> Work task
With the material below, print exactly the lines between the line holding "right shoulder: (569, 291)" and the line holding "left shoulder: (977, 352)", inclusive. Add nothing else.

> Material for this task
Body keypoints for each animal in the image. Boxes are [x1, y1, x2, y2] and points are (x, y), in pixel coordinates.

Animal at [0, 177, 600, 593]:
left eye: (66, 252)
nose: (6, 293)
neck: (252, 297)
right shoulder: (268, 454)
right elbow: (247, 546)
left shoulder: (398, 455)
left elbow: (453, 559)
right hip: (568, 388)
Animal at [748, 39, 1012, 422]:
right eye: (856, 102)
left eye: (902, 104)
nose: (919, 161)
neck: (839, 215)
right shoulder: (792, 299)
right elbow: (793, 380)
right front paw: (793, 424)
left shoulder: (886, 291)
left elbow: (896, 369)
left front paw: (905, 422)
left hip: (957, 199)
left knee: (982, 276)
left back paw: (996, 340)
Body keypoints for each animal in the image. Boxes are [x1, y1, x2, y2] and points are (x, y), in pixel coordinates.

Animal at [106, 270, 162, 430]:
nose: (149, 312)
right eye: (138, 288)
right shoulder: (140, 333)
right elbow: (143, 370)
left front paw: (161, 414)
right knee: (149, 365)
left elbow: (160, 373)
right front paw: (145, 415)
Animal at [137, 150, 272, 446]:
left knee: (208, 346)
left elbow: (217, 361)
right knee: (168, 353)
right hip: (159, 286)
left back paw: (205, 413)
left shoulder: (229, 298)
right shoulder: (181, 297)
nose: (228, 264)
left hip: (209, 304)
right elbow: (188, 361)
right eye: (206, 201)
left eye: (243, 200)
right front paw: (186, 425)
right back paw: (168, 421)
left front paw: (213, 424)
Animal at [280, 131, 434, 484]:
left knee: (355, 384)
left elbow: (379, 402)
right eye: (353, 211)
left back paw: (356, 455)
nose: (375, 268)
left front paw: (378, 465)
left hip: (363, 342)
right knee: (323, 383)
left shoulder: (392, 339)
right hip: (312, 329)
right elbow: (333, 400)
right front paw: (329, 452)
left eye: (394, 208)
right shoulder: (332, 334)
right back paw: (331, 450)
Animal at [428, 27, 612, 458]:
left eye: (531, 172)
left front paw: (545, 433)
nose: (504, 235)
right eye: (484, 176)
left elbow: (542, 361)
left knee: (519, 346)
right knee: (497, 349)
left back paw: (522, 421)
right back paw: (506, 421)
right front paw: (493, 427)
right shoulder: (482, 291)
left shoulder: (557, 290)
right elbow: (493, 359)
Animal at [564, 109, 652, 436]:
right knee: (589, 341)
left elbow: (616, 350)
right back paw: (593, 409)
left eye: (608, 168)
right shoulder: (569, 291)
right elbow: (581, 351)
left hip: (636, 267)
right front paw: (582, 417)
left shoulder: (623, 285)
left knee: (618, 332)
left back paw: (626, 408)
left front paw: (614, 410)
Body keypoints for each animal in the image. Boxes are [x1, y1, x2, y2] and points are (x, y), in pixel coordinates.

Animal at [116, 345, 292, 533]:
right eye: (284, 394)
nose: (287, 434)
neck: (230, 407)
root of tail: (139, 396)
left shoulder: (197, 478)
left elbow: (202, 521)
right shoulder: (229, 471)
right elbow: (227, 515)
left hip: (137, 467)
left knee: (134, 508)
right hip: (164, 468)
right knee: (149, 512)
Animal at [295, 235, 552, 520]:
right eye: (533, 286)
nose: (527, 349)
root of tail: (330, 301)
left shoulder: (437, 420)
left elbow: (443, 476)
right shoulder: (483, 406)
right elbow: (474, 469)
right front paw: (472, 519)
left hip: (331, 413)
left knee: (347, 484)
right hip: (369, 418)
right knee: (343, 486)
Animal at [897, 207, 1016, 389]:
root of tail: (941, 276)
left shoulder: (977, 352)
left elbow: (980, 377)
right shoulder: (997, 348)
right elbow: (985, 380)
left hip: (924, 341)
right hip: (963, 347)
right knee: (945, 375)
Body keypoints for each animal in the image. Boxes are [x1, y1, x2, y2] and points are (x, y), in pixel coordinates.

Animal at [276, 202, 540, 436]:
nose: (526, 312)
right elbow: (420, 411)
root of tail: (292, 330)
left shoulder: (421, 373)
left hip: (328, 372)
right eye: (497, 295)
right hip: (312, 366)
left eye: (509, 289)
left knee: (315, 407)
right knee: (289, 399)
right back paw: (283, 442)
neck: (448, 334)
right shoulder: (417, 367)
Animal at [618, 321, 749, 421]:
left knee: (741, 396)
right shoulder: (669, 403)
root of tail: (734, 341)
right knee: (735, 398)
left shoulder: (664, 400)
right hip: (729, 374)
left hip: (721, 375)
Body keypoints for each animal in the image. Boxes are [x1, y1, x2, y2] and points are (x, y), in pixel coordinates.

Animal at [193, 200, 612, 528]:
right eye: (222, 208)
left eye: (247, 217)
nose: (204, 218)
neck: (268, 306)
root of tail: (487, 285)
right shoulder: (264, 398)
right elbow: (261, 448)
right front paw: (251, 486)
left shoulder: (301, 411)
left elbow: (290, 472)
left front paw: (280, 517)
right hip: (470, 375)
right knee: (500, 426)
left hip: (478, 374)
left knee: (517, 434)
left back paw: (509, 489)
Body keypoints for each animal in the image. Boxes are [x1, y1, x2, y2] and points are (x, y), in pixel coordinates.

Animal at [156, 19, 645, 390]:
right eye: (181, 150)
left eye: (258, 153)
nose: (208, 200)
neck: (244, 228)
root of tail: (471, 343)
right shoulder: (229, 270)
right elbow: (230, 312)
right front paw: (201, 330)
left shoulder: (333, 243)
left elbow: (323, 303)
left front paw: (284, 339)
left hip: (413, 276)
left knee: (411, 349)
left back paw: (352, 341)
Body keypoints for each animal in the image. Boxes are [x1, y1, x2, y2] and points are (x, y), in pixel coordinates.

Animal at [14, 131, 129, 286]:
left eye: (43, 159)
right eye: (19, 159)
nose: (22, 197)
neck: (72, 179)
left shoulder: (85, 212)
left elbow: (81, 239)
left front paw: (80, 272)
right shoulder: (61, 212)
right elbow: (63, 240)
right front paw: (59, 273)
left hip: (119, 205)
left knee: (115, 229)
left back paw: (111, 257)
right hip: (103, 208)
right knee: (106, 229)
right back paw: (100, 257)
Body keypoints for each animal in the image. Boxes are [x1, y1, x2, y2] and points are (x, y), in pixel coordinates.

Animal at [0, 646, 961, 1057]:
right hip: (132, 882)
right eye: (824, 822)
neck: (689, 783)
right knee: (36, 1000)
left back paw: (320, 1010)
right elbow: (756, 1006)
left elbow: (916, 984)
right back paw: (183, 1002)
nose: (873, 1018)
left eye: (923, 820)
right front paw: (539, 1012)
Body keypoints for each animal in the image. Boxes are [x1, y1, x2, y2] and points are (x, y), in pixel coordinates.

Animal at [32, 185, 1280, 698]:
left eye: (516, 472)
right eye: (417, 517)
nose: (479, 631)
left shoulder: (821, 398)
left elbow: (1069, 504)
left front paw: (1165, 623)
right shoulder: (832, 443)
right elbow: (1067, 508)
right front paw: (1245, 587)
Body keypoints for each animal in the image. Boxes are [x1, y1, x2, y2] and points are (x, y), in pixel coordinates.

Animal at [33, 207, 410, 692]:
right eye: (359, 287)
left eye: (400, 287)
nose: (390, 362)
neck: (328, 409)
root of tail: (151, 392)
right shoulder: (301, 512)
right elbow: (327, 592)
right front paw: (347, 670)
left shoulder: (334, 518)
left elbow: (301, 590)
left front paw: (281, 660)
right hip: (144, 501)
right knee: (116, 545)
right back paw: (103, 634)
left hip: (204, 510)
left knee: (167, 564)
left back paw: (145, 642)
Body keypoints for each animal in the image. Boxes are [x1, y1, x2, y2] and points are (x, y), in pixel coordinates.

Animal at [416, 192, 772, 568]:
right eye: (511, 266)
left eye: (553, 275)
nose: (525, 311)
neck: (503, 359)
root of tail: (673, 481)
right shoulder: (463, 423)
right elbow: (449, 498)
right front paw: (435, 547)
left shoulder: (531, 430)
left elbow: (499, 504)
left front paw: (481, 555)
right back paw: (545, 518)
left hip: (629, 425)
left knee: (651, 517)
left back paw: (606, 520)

> Written response
right shoulder: (569, 291)
right elbow: (581, 351)
left hip: (636, 267)
right front paw: (582, 417)
left shoulder: (623, 285)
left knee: (618, 332)
left back paw: (626, 408)
left front paw: (614, 410)
Body keypoints for each animal in the image. Boxes are [x1, y1, x2, y2] and points are (x, y), in pixel coordinates.

Animal at [116, 345, 292, 533]:
right eye: (284, 394)
nose: (287, 434)
neck: (230, 407)
root of tail: (139, 396)
left shoulder: (197, 478)
left elbow: (202, 521)
right shoulder: (229, 471)
right elbow: (227, 515)
left hip: (137, 467)
left knee: (134, 508)
right hip: (164, 468)
right knee: (149, 512)
Animal at [295, 235, 552, 520]:
right eye: (533, 286)
nose: (527, 349)
root of tail: (330, 301)
left shoulder: (437, 420)
left elbow: (443, 476)
right shoulder: (483, 406)
right elbow: (474, 469)
right front paw: (472, 519)
left hip: (331, 413)
left knee: (347, 484)
right hip: (369, 418)
right knee: (343, 486)
Animal at [897, 207, 1016, 389]:
root of tail: (941, 276)
left shoulder: (977, 352)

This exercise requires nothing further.